*Data to examine*.

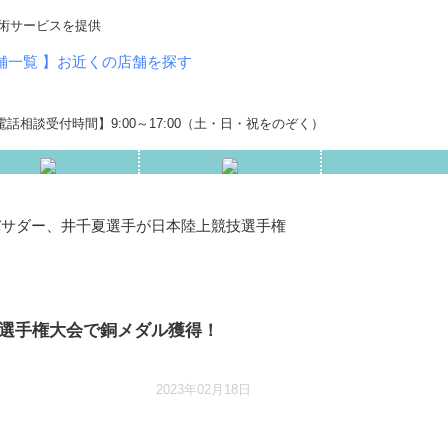
術サービスを提供
店舗一覧 】お近くの店舗を探す
話相談受付時間】9:00～17:00（土・日・祝をのぞく）
バサダー、井千夏選手が日本陸上競技選手権
選手権大会で銅メダル獲得！
2023年02月18日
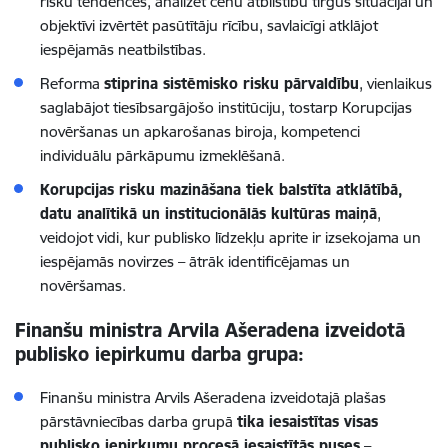
risku tendences, analizēt cenu atbilstību tirgus situācijai un
objektīvi izvērtēt pasūtītāju rīcību, savlaicīgi atklājot
iespējamās neatbilstības.
Reforma
stiprina sistēmisko risku pārvaldību
, vienlaikus
saglabājot tiesībsargājošo institūciju, tostarp Korupcijas
novēršanas un apkarošanas biroja, kompetenci
individuālu pārkāpumu izmeklēšanā.
Korupcijas risku mazināšana tiek balstīta atklātībā,
datu analītikā un institucionālās kultūras maiņā
,
veidojot vidi, kur publisko līdzekļu aprite ir izsekojama un
iespējamās novirzes – ātrāk identificējamas un
novēršamas.
Finanšu ministra Arvila Ašeradena izveidotā
publisko iepirkumu darba grupa:
Finanšu ministra Arvils Ašeradena izveidotajā plašas
pārstāvniecības darba grupā
tika
iesaistītas visas
publisko iepirkumu procesā iesaistītās puses
–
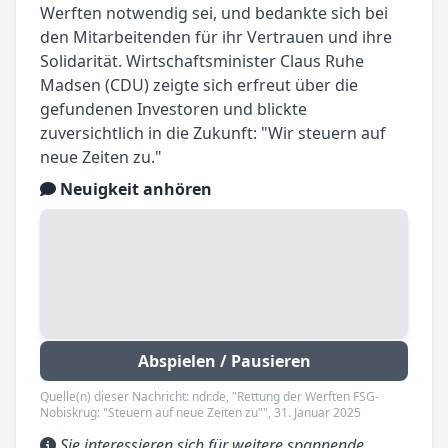
Werften notwendig sei, und bedankte sich bei
den Mitarbeitenden für ihr Vertrauen und ihre
Solidarität. Wirtschaftsminister Claus Ruhe
Madsen (CDU) zeigte sich erfreut über die
gefundenen Investoren und blickte
zuversichtlich in die Zukunft: "Wir steuern auf
neue Zeiten zu."
Neuigkeit anhören
Abspielen / Pausieren
Quelle(n) dieser Nachricht: ndr.de, "Rettung der Werften FSG-
Nobiskrug: "Steuern auf neue Zeiten zu"", 31. Januar 2025
Sie interessieren sich für weitere spannende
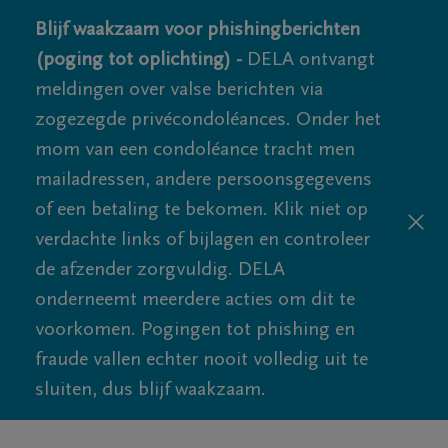
Blijf waakzaam voor phishingberichten
(poging tot oplichting) -
DELA ontvangt
meldingen over valse berichten via
zogezegde privécondoléances. Onder het
mom van een condoléance tracht men
mailadressen, andere persoonsgegevens
of een betaling te bekomen. Klik niet op
verdachte links of bijlagen en controleer
de afzender zorgvuldig. DELA
onderneemt meerdere acties om dit te
voorkomen. Pogingen tot phishing en
fraude vallen echter nooit volledig uit te
sluiten, dus blijf waakzaam.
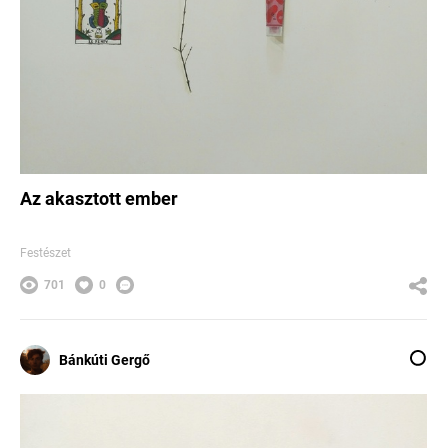
Az akasztott ember
Festészet
701
0
Bánkúti Gergő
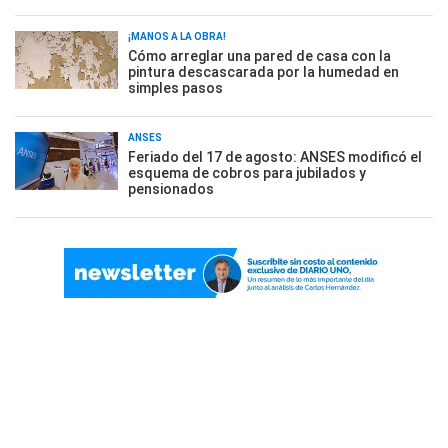
¡MANOS A LA OBRA!
Cómo arreglar una pared de casa con la
pintura descascarada por la humedad en
simples pasos
ANSES
Feriado del 17 de agosto: ANSES modificó el
esquema de cobros para jubilados y
pensionados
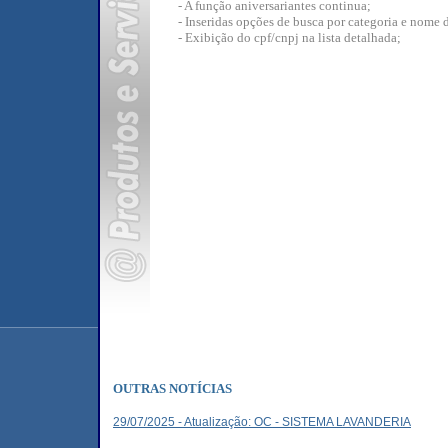
- A função aniversariantes continua;
- Inseridas opções de busca por categoria e nome d
- Exibição do cpf/cnpj na lista detalhada;
OUTRAS NOTÍCIAS
29/07/2025 - Atualização: OC - SISTEMA LAVANDERIA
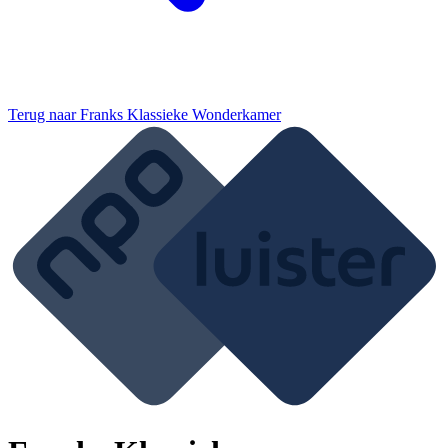
Terug naar
Franks Klassieke Wonderkamer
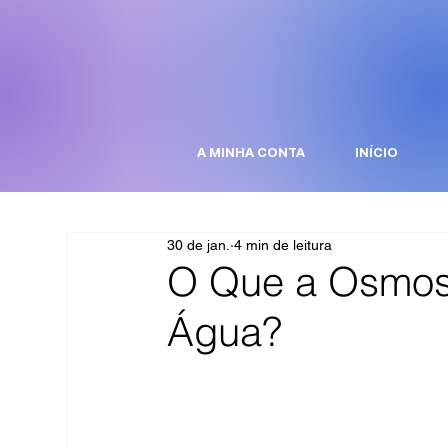
A MINHA CONTA
INÍCIO
30 de jan.
4 min de leitura
O Que a Osmos
Água?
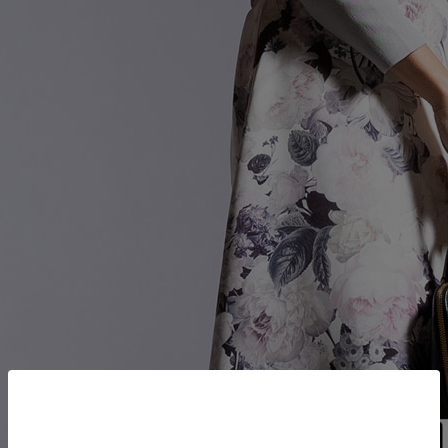
ポンコードをコピーしました。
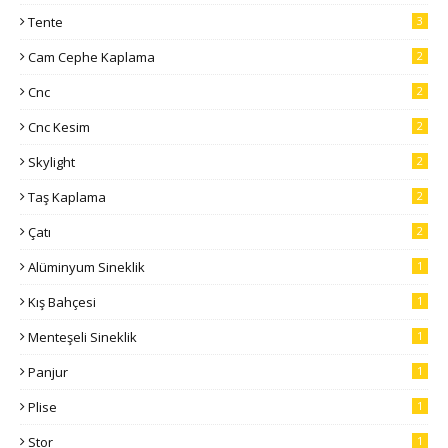
Tente
3
Cam Cephe Kaplama
2
Cnc
2
Cnc Kesim
2
Skylight
2
Taş Kaplama
2
Çatı
2
Alüminyum Sineklik
1
Kış Bahçesi
1
Menteşeli Sineklik
1
Panjur
1
Plise
1
Stor
1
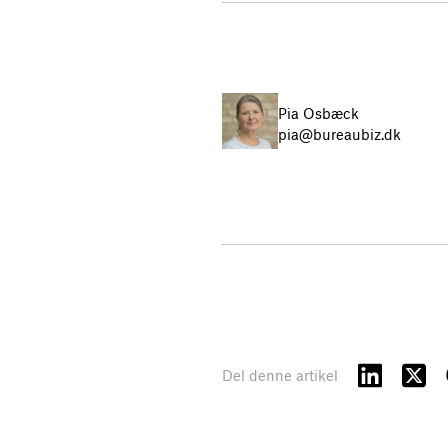
Pia Osbæck
pia@bureaubiz.dk
Del denne artikel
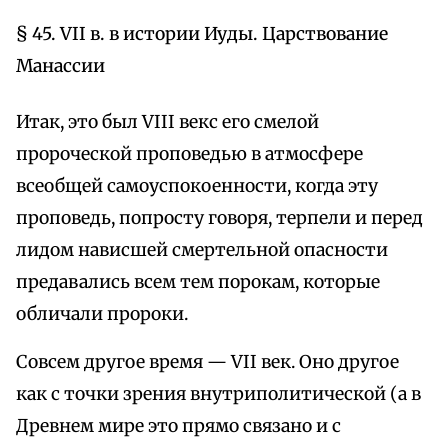
§ 45. VII в. в истории Иуды. Царствование
Манассии
Итак, это был VIII векс его смелой
пророческой проповедью в атмосфере
всеобщей самоуспокоенности, когда эту
проповедь, попросту говоря, терпели и перед
лидом нависшей смертельной опасности
предавались всем тем порокам, которые
обличали пророки.
Совсем другое время — VII век. Оно другое
как с точки зрения внутриполитической (а в
Древнем мире это прямо связано и с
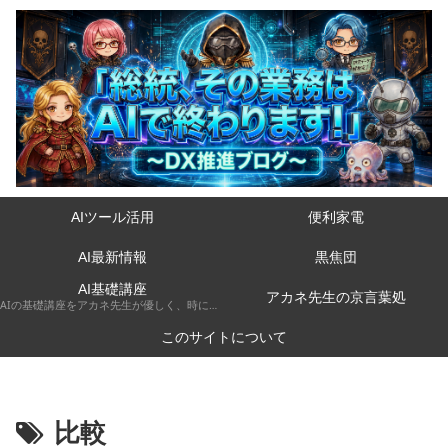
AIツール活用
便利家電
AI最新情報
黒焦団
AI基礎講座
アカネ先生の京言葉処
AIの基礎講座をアカネ先生が優しく、時には厳しく京都弁で解説してくれるコーナーです。
このサイトについて
比較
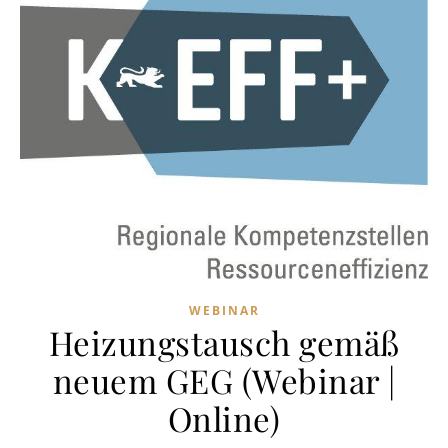
WEBINAR
Heizungstausch gemäß
neuem GEG (Webinar |
Online)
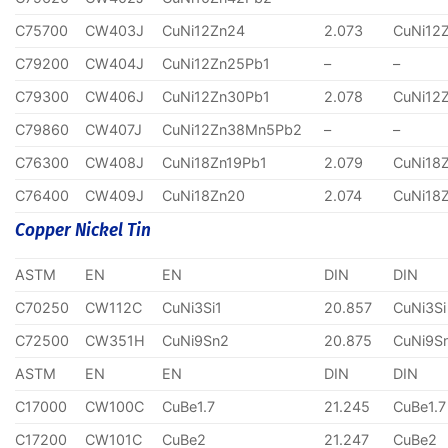
C75700
CW403J
CuNi12Zn24
2.073
CuNi12
C79200
CW404J
CuNi12Zn25Pb1
–
–
C79300
CW406J
CuNi12Zn30Pb1
2.078
CuNi12
C79860
CW407J
CuNi12Zn38Mn5Pb2
–
–
C76300
CW408J
CuNi18Zn19Pb1
2.079
CuNi18
C76400
CW409J
CuNi18Zn20
2.074
CuNi18
Copper Nickel Tin
ASTM
EN
EN
DIN
DIN
C70250
CW112C
CuNi3Si1
20.857
CuNi3Si
C72500
CW351H
CuNi9Sn2
20.875
CuNi9S
ASTM
EN
EN
DIN
DIN
C17000
CW100C
CuBe1.7
21.245
CuBe1.7
C17200
CW101C
CuBe2
21.247
CuBe2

*Your assignment*. Check each line of the material for the word "ANSES". Copy the ones that have it.

*Output*.
ANSES
Feriado del 17 de agosto: ANSES modificó el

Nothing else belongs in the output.